Amazing, incredible; really sums up Wildcamping, perhaps it should be the Wildcampers Anthem, with Northen Rail changed to Northern Trail, as trains haven't got much to do with Wildcamping??
Looking forward to more, keep em coming, Billy!! :banana:


----------



## n brown (May 5, 2012)

lotty said:


> thanks for sharing,
> I bought a bango about 2 years ago from a bric a brac shop with the intentions of getting it cleaned up and learn to play it. Unfortunatley never got round to it!



i'm not surprised,those bangoes are notoriously difficult to play.i play the bogpipes myself.


----------



## lotty (May 5, 2012)

n brown said:


> i'm not surprised,those bangoes are notoriously difficult to play.i play the bogpipes myself.

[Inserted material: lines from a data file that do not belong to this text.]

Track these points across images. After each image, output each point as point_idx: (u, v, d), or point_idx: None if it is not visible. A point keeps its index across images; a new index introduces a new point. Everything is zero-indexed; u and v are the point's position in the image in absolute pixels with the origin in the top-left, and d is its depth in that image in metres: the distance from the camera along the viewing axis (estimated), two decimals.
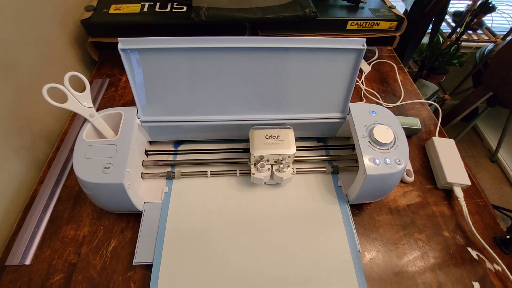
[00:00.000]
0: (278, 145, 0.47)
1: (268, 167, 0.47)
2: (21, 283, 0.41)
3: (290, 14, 0.63)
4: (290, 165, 0.48)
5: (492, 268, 0.45)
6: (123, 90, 0.68)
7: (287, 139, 0.47)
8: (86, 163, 0.40)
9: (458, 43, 1.33)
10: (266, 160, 0.47)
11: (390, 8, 0.75)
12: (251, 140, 0.47)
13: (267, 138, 0.47)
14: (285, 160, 0.47)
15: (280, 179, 0.47)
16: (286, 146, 0.47)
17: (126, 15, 0.66)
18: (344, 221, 0.46)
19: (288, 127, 0.49)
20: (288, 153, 0.47)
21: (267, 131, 0.48)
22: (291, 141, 0.47)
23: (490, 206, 0.53)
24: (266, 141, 0.47)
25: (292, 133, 0.48)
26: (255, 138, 0.47)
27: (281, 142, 0.47)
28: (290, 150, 0.47)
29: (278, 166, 0.47)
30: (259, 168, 0.47)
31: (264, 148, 0.47)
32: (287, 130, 0.49)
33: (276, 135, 0.48)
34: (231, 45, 0.41)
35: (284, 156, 0.47)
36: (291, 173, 0.47)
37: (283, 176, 0.47)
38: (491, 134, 1.74)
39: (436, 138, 0.58)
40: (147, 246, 0.43)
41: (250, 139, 0.48)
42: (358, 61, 0.44)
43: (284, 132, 0.48)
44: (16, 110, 0.50)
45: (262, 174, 0.47)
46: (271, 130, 0.48)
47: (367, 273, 0.43)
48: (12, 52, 0.49)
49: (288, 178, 0.47)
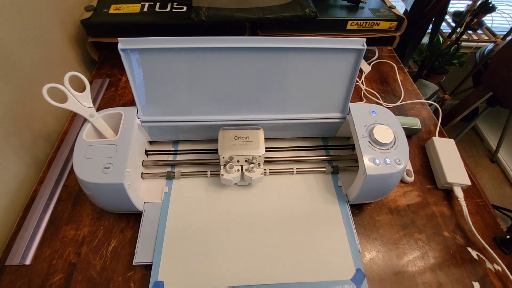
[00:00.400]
0: (247, 146, 0.47)
1: (238, 168, 0.47)
2: (21, 283, 0.41)
3: (290, 14, 0.63)
4: (261, 165, 0.48)
5: (492, 268, 0.45)
6: (123, 90, 0.68)
7: (257, 139, 0.47)
8: (86, 163, 0.40)
9: (458, 43, 1.33)
10: (237, 161, 0.47)
11: (390, 8, 0.75)
12: (220, 141, 0.47)
13: (236, 139, 0.47)
14: (255, 160, 0.47)
15: (250, 179, 0.47)
16: (255, 146, 0.47)
17: (126, 15, 0.66)
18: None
19: (258, 128, 0.49)
20: (257, 154, 0.46)
21: (236, 132, 0.48)
22: (260, 142, 0.47)
23: (490, 206, 0.53)
24: (235, 142, 0.47)
25: (262, 134, 0.48)
26: (224, 139, 0.47)
27: (250, 142, 0.47)
28: (259, 150, 0.46)
29: (248, 166, 0.47)
30: (228, 169, 0.46)
31: (233, 149, 0.46)
32: (257, 131, 0.48)
33: (245, 135, 0.48)
34: (231, 45, 0.41)
35: (255, 156, 0.47)
36: (261, 173, 0.47)
37: (253, 176, 0.47)
38: (491, 134, 1.74)
39: (436, 138, 0.58)
40: (147, 246, 0.43)
41: (219, 140, 0.47)
42: (358, 61, 0.44)
43: (253, 132, 0.48)
44: (16, 110, 0.50)
45: (231, 175, 0.46)
46: (240, 130, 0.48)
47: (367, 273, 0.43)
48: (12, 52, 0.49)
49: (258, 178, 0.47)
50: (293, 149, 0.55)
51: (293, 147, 0.55)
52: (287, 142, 0.56)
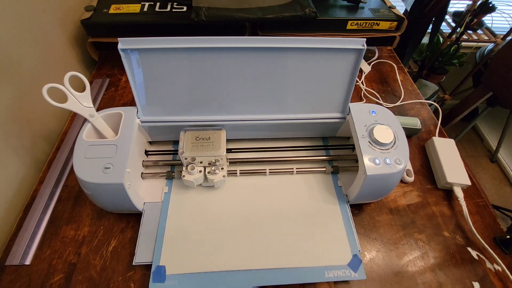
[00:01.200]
0: (208, 146, 0.46)
1: (200, 169, 0.47)
2: (21, 283, 0.41)
3: (290, 14, 0.63)
4: (224, 167, 0.48)
5: (492, 268, 0.45)
6: (123, 90, 0.68)
7: (218, 140, 0.47)
8: (86, 163, 0.40)
9: (458, 43, 1.33)
10: (199, 162, 0.47)
11: (390, 8, 0.75)
12: (181, 142, 0.47)
13: (197, 140, 0.47)
14: (218, 162, 0.47)
15: (212, 182, 0.47)
16: (216, 148, 0.46)
17: (126, 15, 0.66)
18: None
19: (220, 128, 0.49)
20: (218, 155, 0.46)
21: (198, 133, 0.48)
22: (221, 143, 0.47)
23: (490, 206, 0.53)
24: (196, 143, 0.47)
25: (224, 135, 0.48)
26: (185, 140, 0.47)
27: (211, 144, 0.47)
28: (220, 152, 0.46)
29: (210, 168, 0.47)
30: (190, 170, 0.46)
31: (193, 150, 0.46)
32: (219, 132, 0.48)
33: (207, 137, 0.47)
34: (231, 45, 0.41)
35: (217, 158, 0.46)
36: (223, 176, 0.47)
37: (215, 178, 0.46)
38: (491, 134, 1.74)
39: (436, 138, 0.58)
40: (147, 246, 0.43)
41: (180, 141, 0.47)
42: (358, 61, 0.44)
43: (215, 133, 0.48)
44: (16, 110, 0.50)
45: (192, 176, 0.46)
46: (202, 131, 0.48)
47: (367, 273, 0.43)
48: (13, 52, 0.49)
49: (220, 180, 0.47)
50: (293, 149, 0.55)
51: (293, 147, 0.55)
52: (287, 142, 0.56)
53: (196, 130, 0.48)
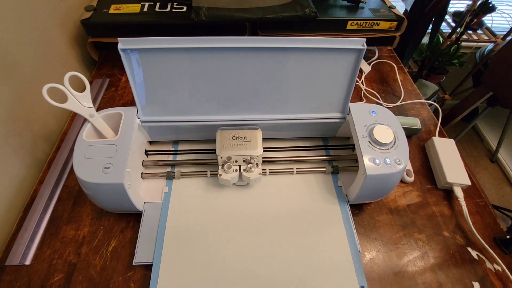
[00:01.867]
0: (245, 146, 0.47)
1: (236, 168, 0.47)
2: (21, 283, 0.41)
3: (290, 14, 0.63)
4: (259, 165, 0.48)
5: (492, 268, 0.45)
6: (123, 90, 0.68)
7: (255, 139, 0.47)
8: (86, 163, 0.40)
9: (458, 43, 1.33)
10: (235, 161, 0.47)
11: (390, 8, 0.75)
12: (218, 141, 0.47)
13: (234, 139, 0.47)
14: (253, 160, 0.47)
15: (248, 179, 0.47)
16: (253, 146, 0.47)
17: (126, 15, 0.66)
18: (344, 221, 0.46)
19: (256, 128, 0.49)
20: (255, 154, 0.46)
21: (234, 132, 0.48)
22: (258, 142, 0.47)
23: (490, 206, 0.53)
24: (232, 142, 0.47)
25: (260, 134, 0.48)
26: (222, 139, 0.47)
27: (248, 142, 0.47)
28: (257, 150, 0.46)
29: (246, 166, 0.47)
30: (226, 169, 0.46)
31: (231, 149, 0.46)
32: (255, 131, 0.48)
33: (243, 135, 0.48)
34: (231, 45, 0.41)
35: (252, 156, 0.47)
36: (259, 173, 0.47)
37: (251, 176, 0.47)
38: (491, 134, 1.74)
39: (436, 138, 0.58)
40: (147, 246, 0.43)
41: (217, 140, 0.47)
42: (358, 61, 0.44)
43: (251, 132, 0.48)
44: (16, 110, 0.50)
45: (229, 175, 0.46)
46: (238, 130, 0.48)
47: (367, 273, 0.43)
48: (12, 52, 0.49)
49: (256, 178, 0.47)
50: (293, 149, 0.55)
51: (293, 147, 0.55)
52: (287, 142, 0.56)
53: (231, 129, 0.48)
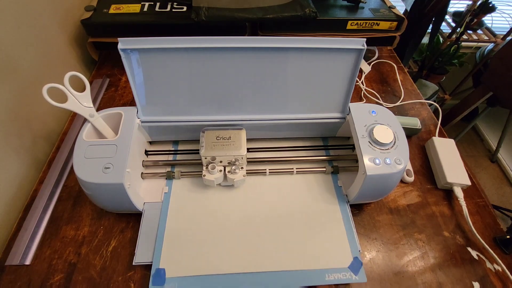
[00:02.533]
0: (229, 146, 0.46)
1: (220, 168, 0.47)
2: (21, 283, 0.41)
3: (290, 14, 0.63)
4: (244, 167, 0.48)
5: (492, 268, 0.45)
6: (123, 90, 0.68)
7: (239, 140, 0.47)
8: (86, 163, 0.40)
9: (458, 43, 1.33)
10: (219, 162, 0.47)
11: (390, 8, 0.75)
12: (201, 141, 0.47)
13: (218, 140, 0.47)
14: (238, 161, 0.47)
15: (232, 181, 0.47)
16: (237, 147, 0.46)
17: (126, 15, 0.66)
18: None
19: (240, 128, 0.49)
20: (239, 154, 0.46)
21: (218, 132, 0.48)
22: (242, 142, 0.47)
23: (490, 206, 0.53)
24: (216, 142, 0.47)
25: (244, 134, 0.48)
26: (206, 140, 0.47)
27: (232, 143, 0.47)
28: (241, 151, 0.46)
29: (230, 168, 0.47)
30: (210, 169, 0.46)
31: (214, 149, 0.46)
32: (239, 131, 0.48)
33: (228, 136, 0.47)
34: (231, 45, 0.41)
35: (237, 157, 0.46)
36: (243, 175, 0.47)
37: (235, 178, 0.46)
38: (491, 134, 1.74)
39: (436, 138, 0.58)
40: (147, 246, 0.43)
41: (200, 140, 0.47)
42: (358, 61, 0.44)
43: (235, 133, 0.48)
44: (16, 110, 0.50)
45: (213, 175, 0.46)
46: (222, 131, 0.48)
47: (367, 273, 0.43)
48: (12, 52, 0.49)
49: (240, 180, 0.47)
50: (293, 149, 0.55)
51: (293, 147, 0.55)
52: (287, 142, 0.56)
53: (216, 129, 0.48)
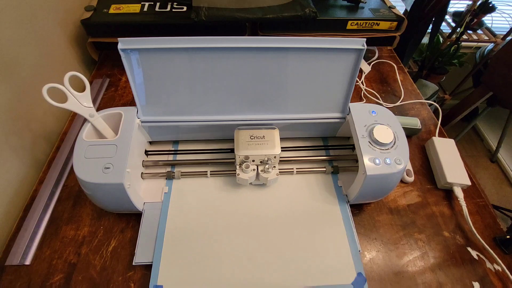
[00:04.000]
0: (263, 145, 0.47)
1: (253, 167, 0.47)
2: (21, 283, 0.41)
3: (290, 14, 0.63)
4: (276, 166, 0.48)
5: (492, 268, 0.45)
6: (123, 90, 0.68)
7: (272, 139, 0.47)
8: (86, 163, 0.40)
9: (458, 43, 1.33)
10: (252, 161, 0.47)
11: (390, 8, 0.75)
12: (236, 140, 0.47)
13: (252, 139, 0.47)
14: (270, 160, 0.47)
15: (265, 180, 0.47)
16: (271, 146, 0.47)
17: (126, 15, 0.66)
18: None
19: (273, 127, 0.49)
20: (273, 154, 0.46)
21: (252, 132, 0.48)
22: (276, 142, 0.47)
23: (490, 206, 0.53)
24: (250, 142, 0.47)
25: (278, 133, 0.48)
26: (240, 139, 0.47)
27: (266, 142, 0.47)
28: (275, 150, 0.46)
29: (263, 167, 0.47)
30: (244, 168, 0.46)
31: (249, 148, 0.46)
32: (272, 131, 0.48)
33: (261, 135, 0.47)
34: (231, 45, 0.41)
35: (269, 156, 0.47)
36: (276, 174, 0.47)
37: (268, 176, 0.47)
38: (491, 134, 1.74)
39: (436, 138, 0.58)
40: (147, 246, 0.43)
41: (235, 139, 0.47)
42: (358, 61, 0.44)
43: (269, 132, 0.48)
44: (16, 110, 0.50)
45: (247, 174, 0.46)
46: (256, 130, 0.48)
47: (367, 273, 0.43)
48: (12, 52, 0.49)
49: (273, 178, 0.47)
50: (293, 149, 0.55)
51: (293, 147, 0.55)
52: (287, 142, 0.56)
53: (249, 128, 0.48)
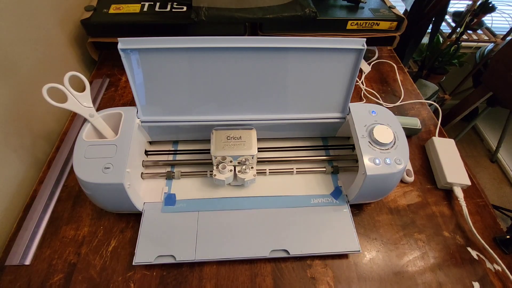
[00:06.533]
0: (240, 146, 0.47)
1: (230, 168, 0.47)
2: (21, 283, 0.41)
3: (290, 14, 0.63)
4: (254, 166, 0.48)
5: (492, 268, 0.45)
6: (123, 90, 0.68)
7: (249, 140, 0.47)
8: (86, 163, 0.40)
9: (458, 43, 1.33)
10: (229, 161, 0.47)
11: (390, 8, 0.75)
12: (212, 141, 0.47)
13: (228, 139, 0.47)
14: (248, 161, 0.47)
15: (242, 181, 0.47)
16: (248, 147, 0.47)
17: (126, 15, 0.66)
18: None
19: (250, 128, 0.49)
20: (250, 154, 0.46)
21: (228, 132, 0.48)
22: (253, 142, 0.47)
23: (490, 206, 0.53)
24: (227, 142, 0.47)
25: (255, 134, 0.48)
26: (216, 139, 0.47)
27: (243, 143, 0.47)
28: (251, 151, 0.46)
29: (241, 167, 0.47)
30: (221, 169, 0.46)
31: (225, 149, 0.46)
32: (250, 131, 0.48)
33: (238, 136, 0.47)
34: (231, 45, 0.41)
35: (246, 157, 0.47)
36: (253, 175, 0.47)
37: (245, 177, 0.47)
38: (491, 134, 1.74)
39: (436, 138, 0.58)
40: (147, 246, 0.43)
41: (211, 140, 0.47)
42: (358, 61, 0.44)
43: (246, 132, 0.48)
44: (16, 110, 0.50)
45: (223, 175, 0.46)
46: (233, 131, 0.48)
47: (367, 273, 0.43)
48: (12, 52, 0.49)
49: (251, 179, 0.47)
50: (293, 149, 0.55)
51: (293, 147, 0.55)
52: (287, 142, 0.56)
53: (226, 129, 0.48)
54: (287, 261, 0.44)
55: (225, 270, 0.43)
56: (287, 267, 0.43)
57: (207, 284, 0.42)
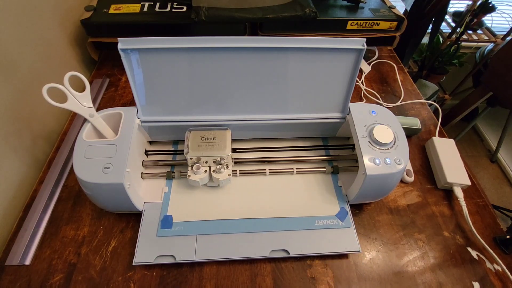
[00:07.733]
0: (214, 146, 0.47)
1: (205, 169, 0.47)
2: (21, 283, 0.41)
3: (290, 14, 0.63)
4: (229, 166, 0.48)
5: (492, 268, 0.45)
6: (123, 90, 0.68)
7: (223, 140, 0.47)
8: (86, 163, 0.40)
9: (458, 43, 1.33)
10: (205, 162, 0.47)
11: (390, 8, 0.75)
12: (186, 142, 0.47)
13: (202, 140, 0.47)
14: (223, 160, 0.47)
15: (217, 181, 0.47)
16: (222, 147, 0.47)
17: (126, 15, 0.66)
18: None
19: (225, 128, 0.49)
20: (224, 155, 0.46)
21: (203, 133, 0.48)
22: (227, 142, 0.47)
23: (490, 206, 0.53)
24: (201, 143, 0.47)
25: (229, 134, 0.48)
26: (190, 140, 0.47)
27: (217, 143, 0.47)
28: (226, 151, 0.46)
29: (215, 167, 0.47)
30: (195, 170, 0.46)
31: (199, 150, 0.46)
32: (224, 131, 0.48)
33: (212, 136, 0.47)
34: (231, 45, 0.41)
35: (222, 157, 0.46)
36: (228, 174, 0.47)
37: (220, 177, 0.46)
38: (491, 134, 1.74)
39: (436, 138, 0.58)
40: (147, 246, 0.43)
41: (185, 141, 0.47)
42: (358, 61, 0.44)
43: (220, 133, 0.48)
44: (16, 110, 0.50)
45: (198, 176, 0.46)
46: (207, 131, 0.48)
47: (367, 273, 0.43)
48: (12, 52, 0.49)
49: (225, 179, 0.47)
50: (293, 149, 0.55)
51: (293, 147, 0.55)
52: (287, 142, 0.56)
53: (201, 130, 0.48)
54: (287, 261, 0.44)
55: (225, 270, 0.43)
56: (287, 267, 0.44)
57: (207, 284, 0.42)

oops! here's the J to replace my g! am I forgiven? :lol-053:


----------



## n brown (May 5, 2012)

ta lotty,always happy to be passed a 'J'  .   never normally notice spelling but couldn't resist that one


----------



## maingate (May 5, 2012)

I used to play the rubber trumpet in an elastic band.


----------



## Deleted member 21686 (May 5, 2012)

lotty said:


> thanks for sharing,
> I bought a banjo about 2 years ago from a bric a brac shop with the intentions of getting it cleaned up and learn to play it. Unfortunatley never got round to it!

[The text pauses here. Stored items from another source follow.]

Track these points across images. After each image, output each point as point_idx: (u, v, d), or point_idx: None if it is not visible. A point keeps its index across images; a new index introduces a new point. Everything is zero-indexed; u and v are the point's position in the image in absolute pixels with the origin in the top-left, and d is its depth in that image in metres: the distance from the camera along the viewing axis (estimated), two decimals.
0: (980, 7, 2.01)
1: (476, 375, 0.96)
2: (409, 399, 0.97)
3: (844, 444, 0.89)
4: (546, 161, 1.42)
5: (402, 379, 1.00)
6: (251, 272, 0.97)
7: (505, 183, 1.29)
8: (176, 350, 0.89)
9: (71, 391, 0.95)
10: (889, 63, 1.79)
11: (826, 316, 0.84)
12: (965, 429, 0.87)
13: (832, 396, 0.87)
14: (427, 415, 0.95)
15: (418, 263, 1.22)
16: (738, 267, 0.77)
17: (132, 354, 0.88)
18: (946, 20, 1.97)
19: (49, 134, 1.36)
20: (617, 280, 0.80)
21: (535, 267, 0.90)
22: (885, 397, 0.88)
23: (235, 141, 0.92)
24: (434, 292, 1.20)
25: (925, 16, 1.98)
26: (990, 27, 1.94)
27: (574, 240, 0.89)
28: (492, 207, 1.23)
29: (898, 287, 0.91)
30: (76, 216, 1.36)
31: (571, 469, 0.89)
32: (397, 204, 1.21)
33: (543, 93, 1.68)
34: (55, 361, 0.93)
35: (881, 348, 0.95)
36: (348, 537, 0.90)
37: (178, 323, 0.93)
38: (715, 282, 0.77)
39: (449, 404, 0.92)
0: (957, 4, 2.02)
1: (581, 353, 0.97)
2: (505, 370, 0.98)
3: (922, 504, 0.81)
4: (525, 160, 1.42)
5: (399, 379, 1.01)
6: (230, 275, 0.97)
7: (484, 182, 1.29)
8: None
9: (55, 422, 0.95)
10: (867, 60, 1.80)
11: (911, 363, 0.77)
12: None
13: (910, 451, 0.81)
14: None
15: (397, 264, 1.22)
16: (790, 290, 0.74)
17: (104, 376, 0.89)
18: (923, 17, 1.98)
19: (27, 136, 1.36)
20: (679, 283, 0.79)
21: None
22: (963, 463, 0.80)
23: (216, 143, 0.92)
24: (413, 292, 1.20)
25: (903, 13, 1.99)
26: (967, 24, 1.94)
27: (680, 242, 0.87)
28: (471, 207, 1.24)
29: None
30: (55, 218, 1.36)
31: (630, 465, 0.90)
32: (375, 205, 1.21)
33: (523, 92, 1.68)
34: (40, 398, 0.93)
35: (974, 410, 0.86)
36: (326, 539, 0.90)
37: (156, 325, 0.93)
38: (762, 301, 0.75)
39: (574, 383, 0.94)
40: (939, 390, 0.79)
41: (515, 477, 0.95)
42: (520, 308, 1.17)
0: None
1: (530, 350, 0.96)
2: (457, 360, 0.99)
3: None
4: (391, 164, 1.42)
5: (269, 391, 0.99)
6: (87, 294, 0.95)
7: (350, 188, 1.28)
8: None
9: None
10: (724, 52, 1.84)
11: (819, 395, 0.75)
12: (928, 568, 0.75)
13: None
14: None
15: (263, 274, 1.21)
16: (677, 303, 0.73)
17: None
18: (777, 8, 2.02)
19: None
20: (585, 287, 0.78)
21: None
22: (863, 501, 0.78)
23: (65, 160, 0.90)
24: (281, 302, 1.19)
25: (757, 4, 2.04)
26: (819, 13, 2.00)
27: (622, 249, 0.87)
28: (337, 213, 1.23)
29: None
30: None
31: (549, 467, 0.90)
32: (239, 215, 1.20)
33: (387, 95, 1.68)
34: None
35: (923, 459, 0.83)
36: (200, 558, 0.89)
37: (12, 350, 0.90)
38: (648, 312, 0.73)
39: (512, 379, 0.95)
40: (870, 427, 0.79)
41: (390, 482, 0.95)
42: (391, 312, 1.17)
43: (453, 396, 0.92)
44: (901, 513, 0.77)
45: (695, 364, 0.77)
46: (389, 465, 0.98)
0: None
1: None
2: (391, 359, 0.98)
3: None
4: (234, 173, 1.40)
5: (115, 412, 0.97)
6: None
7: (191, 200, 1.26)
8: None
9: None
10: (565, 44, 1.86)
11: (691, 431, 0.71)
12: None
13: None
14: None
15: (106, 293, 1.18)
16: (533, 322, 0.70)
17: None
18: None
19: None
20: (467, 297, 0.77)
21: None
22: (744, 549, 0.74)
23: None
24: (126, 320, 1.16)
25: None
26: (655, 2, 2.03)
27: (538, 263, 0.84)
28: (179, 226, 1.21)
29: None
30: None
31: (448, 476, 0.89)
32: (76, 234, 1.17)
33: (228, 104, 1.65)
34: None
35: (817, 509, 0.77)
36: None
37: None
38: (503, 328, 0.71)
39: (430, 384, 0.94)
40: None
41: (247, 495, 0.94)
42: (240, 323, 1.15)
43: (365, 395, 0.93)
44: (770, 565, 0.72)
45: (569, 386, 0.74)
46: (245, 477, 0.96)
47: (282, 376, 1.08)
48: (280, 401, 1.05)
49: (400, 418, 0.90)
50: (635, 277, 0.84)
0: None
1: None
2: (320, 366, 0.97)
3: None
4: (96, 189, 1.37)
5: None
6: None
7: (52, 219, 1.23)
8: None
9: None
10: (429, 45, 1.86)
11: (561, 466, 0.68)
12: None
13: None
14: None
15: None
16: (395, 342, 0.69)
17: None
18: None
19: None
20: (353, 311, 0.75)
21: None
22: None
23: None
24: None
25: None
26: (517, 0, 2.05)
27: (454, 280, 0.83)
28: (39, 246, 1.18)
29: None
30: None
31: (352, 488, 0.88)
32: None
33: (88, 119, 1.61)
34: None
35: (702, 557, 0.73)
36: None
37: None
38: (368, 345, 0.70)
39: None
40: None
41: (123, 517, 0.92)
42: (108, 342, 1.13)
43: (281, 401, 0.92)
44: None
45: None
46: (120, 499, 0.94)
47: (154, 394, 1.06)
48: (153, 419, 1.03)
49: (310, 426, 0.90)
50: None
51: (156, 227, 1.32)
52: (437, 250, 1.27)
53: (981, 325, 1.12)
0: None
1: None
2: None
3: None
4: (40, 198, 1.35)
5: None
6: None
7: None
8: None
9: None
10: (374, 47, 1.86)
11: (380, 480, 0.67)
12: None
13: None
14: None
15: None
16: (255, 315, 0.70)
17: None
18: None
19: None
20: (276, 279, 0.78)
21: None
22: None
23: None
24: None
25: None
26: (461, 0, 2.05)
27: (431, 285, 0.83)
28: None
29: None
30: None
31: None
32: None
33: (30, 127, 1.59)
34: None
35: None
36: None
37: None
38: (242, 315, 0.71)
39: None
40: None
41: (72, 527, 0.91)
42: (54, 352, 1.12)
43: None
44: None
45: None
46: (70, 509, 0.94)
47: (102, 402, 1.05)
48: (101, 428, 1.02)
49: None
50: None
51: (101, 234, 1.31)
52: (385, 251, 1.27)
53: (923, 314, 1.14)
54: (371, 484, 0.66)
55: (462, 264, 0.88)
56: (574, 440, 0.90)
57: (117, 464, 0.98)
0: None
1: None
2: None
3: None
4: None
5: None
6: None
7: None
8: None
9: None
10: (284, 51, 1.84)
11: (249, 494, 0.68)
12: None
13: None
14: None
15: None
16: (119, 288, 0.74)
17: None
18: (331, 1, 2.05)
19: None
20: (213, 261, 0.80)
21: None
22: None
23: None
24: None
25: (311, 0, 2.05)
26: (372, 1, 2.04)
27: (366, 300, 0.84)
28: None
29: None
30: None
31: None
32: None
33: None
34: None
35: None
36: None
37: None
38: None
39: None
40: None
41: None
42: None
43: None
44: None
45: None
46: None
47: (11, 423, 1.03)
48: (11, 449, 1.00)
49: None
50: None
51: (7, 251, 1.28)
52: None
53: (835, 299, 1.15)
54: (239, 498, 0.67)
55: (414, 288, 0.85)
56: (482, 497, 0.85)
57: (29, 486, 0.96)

One of my ambitions Lotty is to buy and play a banjo


----------



## barryd (May 5, 2012)

Wheres the rest of the band.  Sounded like at least a 6 piece to me.

Liked the van, not sure about the music.


----------



## David & Ann (May 6, 2012)

Bagpipes at Glencoe, a few years back (2009)


----------



## ellisboy (May 6, 2012)

:welcome: Banjo Billy,nice truck :drive:


----------



## Robmac (May 6, 2012)

Great van and music


----------



## Deleted member 13859 (May 6, 2012)

loved it, great, love bango's and blue grass.

tranivanman:dance:


----------



## BanjoBilly (May 9, 2012)

*Thanks to all ...*

Thanks to all you guys who checked out the Video.  I had not realised this forum was so busy - good news for me as Wildcamping is my favourite mode.  I spend a lot of time in Ireland, and can point to some good places, also Dumfries/Galloway area, so when I get chance I will explore this site and post some tips.  Next music video is underway - (The White Hare!) so watch this space.  Thanks again.  Billy


----------



## BanjoBilly (May 9, 2012)

*Willy Ruby Band*



barryd said:


> Wheres the rest of the band.  Sounded like at least a 6 piece to me.
> 
> QUOTE]
> 
> The Willy Ruby Band on this track comprises Billy Lloyd (banjo, vocals, vocal harmonies, tenor guitar, whistles,) and Johno Leader, Bass, Drums, Lead guitar.  As you can tell, it was multi-tracked on the recording. The album also features Hannah Flynn (harmony vocals) and Jacob McCauley (bodhran)   When we play live, Colin Blakey plays Bass,  Pat Simmons on guitar.  Check out Willy Ruby on iTunes, Spotify, and (soon) Amazon.  Thanks.


----------



## Deleted member 13543 (Jun 9, 2012)

The Album - or whatever track you fancy, is now available on Amazon - Bill Lloyd : Willy Ruby [Explicit]: Bill Lloyd: Amazon.co.uk: MP3 Downloads and I really love it.  Can't wait to see the White Hare music video, that's going to be quite a challenge to do!!  That, and Northern Rail are my favourite tracks. :heart:


----------



## scenictraveller (Jun 10, 2012)

n brown said:


> i'm not surprised,those bangoes are notoriously difficult to play.i play the bogpipes myself.



heres some bogpipes for u  

My PVC Instrument, DRS Talent Show (Original) - YouTube


----------